[Opening Data in this exercise section]

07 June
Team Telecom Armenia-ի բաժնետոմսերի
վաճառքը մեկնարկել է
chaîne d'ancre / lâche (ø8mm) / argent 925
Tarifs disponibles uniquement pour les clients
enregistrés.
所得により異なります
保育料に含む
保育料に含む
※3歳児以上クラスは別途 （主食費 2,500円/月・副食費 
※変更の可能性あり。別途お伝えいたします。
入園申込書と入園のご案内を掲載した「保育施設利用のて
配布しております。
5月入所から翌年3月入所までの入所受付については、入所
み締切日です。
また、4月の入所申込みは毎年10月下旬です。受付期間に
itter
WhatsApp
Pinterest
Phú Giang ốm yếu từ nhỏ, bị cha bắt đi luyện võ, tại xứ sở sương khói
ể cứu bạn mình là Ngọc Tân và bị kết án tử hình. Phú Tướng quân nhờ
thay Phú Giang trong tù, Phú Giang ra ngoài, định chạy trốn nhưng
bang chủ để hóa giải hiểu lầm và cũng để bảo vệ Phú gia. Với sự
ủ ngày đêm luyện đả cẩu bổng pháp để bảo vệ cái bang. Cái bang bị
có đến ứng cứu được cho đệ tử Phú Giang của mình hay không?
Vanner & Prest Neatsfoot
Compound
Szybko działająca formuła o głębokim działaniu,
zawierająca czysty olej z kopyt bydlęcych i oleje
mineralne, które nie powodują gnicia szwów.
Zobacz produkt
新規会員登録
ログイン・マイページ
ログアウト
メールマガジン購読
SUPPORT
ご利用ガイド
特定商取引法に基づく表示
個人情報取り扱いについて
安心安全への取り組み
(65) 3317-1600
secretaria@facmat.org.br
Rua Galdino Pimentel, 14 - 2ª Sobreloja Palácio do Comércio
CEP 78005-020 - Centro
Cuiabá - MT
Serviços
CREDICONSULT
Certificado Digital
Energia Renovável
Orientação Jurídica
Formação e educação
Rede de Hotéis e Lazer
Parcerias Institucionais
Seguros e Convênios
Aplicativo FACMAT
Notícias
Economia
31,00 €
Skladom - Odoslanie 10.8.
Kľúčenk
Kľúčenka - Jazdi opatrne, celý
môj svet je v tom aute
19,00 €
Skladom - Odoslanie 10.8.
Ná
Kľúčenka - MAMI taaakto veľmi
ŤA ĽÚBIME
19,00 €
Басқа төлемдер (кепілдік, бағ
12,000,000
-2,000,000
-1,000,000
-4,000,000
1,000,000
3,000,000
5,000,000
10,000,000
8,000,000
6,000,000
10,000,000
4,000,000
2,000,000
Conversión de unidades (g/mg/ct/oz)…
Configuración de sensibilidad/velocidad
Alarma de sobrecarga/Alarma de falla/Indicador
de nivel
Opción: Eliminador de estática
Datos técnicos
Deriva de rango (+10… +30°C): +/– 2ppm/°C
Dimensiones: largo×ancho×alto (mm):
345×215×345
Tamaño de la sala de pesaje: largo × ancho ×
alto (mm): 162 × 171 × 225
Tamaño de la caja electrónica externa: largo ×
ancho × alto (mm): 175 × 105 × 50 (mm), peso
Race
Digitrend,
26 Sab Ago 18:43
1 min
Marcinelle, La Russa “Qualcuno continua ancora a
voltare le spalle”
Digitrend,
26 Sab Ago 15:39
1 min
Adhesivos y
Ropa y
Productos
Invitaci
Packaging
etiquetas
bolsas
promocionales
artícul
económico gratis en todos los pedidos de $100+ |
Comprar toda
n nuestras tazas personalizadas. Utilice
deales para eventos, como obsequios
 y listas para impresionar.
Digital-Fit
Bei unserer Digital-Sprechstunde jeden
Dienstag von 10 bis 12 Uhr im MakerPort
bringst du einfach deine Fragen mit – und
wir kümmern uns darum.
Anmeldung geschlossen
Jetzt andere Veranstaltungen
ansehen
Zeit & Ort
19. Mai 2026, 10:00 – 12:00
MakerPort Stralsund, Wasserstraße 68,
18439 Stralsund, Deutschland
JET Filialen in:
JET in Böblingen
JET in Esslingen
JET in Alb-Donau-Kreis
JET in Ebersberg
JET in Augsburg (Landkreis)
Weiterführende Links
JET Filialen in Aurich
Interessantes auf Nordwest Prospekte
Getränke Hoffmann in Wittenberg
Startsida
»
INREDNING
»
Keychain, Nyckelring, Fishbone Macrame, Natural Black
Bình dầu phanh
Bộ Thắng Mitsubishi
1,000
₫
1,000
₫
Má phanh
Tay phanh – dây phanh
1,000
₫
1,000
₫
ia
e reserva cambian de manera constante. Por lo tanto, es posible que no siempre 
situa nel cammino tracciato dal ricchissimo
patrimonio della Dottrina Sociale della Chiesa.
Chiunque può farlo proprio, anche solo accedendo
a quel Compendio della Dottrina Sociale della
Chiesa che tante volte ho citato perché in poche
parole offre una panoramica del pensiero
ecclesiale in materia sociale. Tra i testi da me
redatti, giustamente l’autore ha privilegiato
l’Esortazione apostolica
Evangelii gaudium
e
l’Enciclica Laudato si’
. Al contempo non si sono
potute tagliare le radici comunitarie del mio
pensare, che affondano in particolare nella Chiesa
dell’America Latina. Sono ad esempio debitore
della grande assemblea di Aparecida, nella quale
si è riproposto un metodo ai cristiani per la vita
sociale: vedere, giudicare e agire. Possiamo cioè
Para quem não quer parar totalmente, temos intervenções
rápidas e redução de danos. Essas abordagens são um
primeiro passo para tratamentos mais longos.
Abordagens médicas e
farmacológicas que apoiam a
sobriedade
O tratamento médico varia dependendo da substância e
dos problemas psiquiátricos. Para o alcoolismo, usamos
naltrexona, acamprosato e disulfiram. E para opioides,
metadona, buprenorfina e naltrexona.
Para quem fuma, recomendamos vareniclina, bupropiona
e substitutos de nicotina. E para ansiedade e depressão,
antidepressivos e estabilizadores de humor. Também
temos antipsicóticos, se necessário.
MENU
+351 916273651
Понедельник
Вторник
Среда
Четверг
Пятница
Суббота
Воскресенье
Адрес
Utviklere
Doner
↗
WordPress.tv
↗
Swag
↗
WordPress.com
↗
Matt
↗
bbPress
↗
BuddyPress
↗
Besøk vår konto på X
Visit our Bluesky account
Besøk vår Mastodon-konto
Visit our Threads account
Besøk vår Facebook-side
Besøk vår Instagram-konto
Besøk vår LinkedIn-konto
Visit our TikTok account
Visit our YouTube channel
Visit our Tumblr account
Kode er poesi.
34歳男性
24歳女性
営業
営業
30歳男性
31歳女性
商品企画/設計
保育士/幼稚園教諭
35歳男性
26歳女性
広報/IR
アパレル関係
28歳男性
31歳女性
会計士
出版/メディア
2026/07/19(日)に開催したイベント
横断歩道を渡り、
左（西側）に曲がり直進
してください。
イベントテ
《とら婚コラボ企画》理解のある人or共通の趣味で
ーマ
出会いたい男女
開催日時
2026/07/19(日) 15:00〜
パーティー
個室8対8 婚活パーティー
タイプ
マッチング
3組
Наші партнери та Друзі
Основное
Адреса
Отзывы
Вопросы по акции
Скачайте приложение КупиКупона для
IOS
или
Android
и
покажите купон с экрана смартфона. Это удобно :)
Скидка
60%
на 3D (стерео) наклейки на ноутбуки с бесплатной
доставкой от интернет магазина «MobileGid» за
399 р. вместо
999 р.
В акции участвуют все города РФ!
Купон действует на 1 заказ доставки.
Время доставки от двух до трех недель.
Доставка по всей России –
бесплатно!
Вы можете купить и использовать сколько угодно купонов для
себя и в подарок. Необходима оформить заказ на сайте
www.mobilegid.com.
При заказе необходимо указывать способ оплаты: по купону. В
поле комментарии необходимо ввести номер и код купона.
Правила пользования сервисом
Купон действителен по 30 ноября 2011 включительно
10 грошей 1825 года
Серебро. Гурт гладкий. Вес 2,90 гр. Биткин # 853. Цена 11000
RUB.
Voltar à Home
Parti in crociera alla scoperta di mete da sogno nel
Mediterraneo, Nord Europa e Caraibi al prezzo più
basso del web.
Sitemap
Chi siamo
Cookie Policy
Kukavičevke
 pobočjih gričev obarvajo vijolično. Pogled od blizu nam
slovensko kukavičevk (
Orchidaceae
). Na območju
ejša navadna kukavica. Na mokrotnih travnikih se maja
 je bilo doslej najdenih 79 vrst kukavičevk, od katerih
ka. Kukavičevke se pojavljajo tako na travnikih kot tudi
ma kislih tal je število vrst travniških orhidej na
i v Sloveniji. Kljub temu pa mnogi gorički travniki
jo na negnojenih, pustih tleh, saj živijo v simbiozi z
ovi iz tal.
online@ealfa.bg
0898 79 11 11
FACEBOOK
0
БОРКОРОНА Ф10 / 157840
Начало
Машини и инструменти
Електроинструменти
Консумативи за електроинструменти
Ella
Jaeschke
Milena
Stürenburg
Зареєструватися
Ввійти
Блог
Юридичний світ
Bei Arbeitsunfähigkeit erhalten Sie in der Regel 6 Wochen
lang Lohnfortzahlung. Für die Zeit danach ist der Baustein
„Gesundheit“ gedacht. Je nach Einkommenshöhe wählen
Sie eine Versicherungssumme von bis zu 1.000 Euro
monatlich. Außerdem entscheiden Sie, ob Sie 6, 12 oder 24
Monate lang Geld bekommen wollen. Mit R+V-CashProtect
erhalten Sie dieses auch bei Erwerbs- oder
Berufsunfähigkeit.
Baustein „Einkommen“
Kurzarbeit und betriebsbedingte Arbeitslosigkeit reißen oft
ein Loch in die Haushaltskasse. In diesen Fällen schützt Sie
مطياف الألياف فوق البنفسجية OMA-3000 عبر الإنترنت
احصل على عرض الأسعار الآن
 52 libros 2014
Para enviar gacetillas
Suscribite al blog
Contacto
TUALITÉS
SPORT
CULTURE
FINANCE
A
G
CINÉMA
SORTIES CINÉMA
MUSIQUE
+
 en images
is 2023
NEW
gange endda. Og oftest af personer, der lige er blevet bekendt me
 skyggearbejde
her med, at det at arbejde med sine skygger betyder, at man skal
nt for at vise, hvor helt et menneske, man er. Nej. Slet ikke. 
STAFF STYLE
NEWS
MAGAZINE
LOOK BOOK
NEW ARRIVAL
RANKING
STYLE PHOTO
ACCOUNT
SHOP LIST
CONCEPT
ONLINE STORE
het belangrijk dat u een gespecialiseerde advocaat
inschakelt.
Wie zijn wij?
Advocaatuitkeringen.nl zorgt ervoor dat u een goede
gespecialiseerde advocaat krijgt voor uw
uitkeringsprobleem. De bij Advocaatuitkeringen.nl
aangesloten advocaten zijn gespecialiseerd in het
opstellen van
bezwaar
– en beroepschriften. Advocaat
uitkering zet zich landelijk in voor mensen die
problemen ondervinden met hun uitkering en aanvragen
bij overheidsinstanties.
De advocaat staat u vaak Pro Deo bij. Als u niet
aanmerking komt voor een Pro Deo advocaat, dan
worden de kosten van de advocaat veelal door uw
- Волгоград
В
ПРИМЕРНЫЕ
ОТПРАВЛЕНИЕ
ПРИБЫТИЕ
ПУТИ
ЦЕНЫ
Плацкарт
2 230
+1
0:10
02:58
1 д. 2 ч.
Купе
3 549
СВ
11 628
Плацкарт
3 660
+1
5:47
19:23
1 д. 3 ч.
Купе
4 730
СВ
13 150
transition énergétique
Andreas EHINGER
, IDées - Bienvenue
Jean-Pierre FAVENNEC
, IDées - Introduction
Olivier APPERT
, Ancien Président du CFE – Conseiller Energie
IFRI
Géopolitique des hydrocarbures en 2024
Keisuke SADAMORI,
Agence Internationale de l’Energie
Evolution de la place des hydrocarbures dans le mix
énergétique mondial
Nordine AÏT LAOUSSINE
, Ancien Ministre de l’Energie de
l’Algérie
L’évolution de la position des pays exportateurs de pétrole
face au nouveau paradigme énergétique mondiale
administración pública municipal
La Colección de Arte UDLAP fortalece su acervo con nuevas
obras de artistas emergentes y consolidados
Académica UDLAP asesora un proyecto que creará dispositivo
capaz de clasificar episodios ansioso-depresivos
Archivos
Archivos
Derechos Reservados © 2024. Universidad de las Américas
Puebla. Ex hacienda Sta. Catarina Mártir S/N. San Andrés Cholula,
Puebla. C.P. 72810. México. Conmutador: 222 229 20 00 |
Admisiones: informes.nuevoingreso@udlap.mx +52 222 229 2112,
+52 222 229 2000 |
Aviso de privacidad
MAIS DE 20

[Closing Data in this exercise section]

Action item:
Go through the data above and find the lines with the word "oder". Copy each of those lines.

Problem solution:
monatlich. Außerdem entscheiden Sie, ob Sie 6, 12 oder 24
erhalten Sie dieses auch bei Erwerbs- oder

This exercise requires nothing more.